This special issue focuses on some aspects of the rapidly developing field of Data Science. Data science encompasses the larger areas of data analytics, machine learning and managing big data. Data analytics has become essential to glean some understanding from large data sets and convert data into actionable intelligence. With the rapid growth in the volumes of data available to enterprises, Government and on the web, automated techniques for analyzing the data have become essential. Machine learning is the backbone for identifying essential characteristics within the data, which when learnt make meaningful inferences possible. Massive amount of content on the web is in the form of natural language (text); in addition to social media and blogs, almost every major newspaper, scientific journal and government publication is available as digital content. This textual information is a veritable goldmine for individuals, enterprises and governments. Consequently, accurate and efficient extraction and analysis of textual information is an area of considerable interest to researchers in academia and industry. Efficiently storing, querying, and processing big data using distributed platforms, novel multi-dimensional frameworks and parallel algorithms is required given the increasing volumes and variety of ‘big data’ becoming available.

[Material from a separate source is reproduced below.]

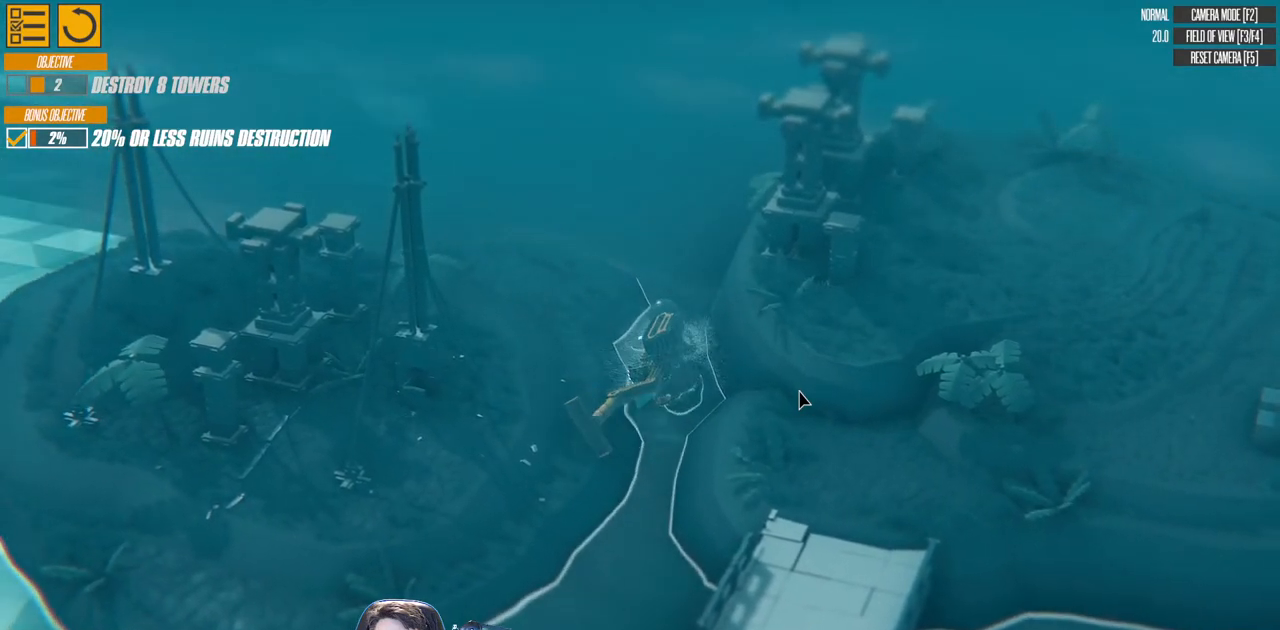
{"keys": ["a", "right", "w"], "events": [[133, "right", "down"], [183, "left", "up"]]}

The papers in this special issue highlight the breadth of disciplines in which data science techniques have had an impact. The first paper on causal network reconstruction addresses the hard problem of recovering a network of causal effects even when data is missing. This has wide applicability in time-series modeling with constraints on data gathering. The second paper is a more specific application study on prediction of Esophageal cancer using machine learning. Similar to the first paper, this work measures the effectiveness of different approaches when not all test data is available.

The next two papers deal with online social media. The first explores using micro blog data for disaster response. The authors show that annotating the posts with the category of information they talk about increases the effectiveness of extraction actionable intelligence. The second paper, and the last in this month’s issue, addresses the very important question of data exposure in micro blogs. This is a question that repeatedly arises in various aspects of data science. This paper demonstrates that even after the data is deleted, it leaves numerous traces and a good fraction of the data can be recovered from the traces. They also propose mitigation methods for such information leakage.

The fifth work, that will appear in the March issue, takes up a completely different application area that of automatic answer grading. In particular this paper studies the effectiveness of different evaluation techniques in grading of short answers and proposes a framework that learns to automatically pick the technique that best matches a question type. Together these five papers represent a good sample of exciting and cutting edge research in data science.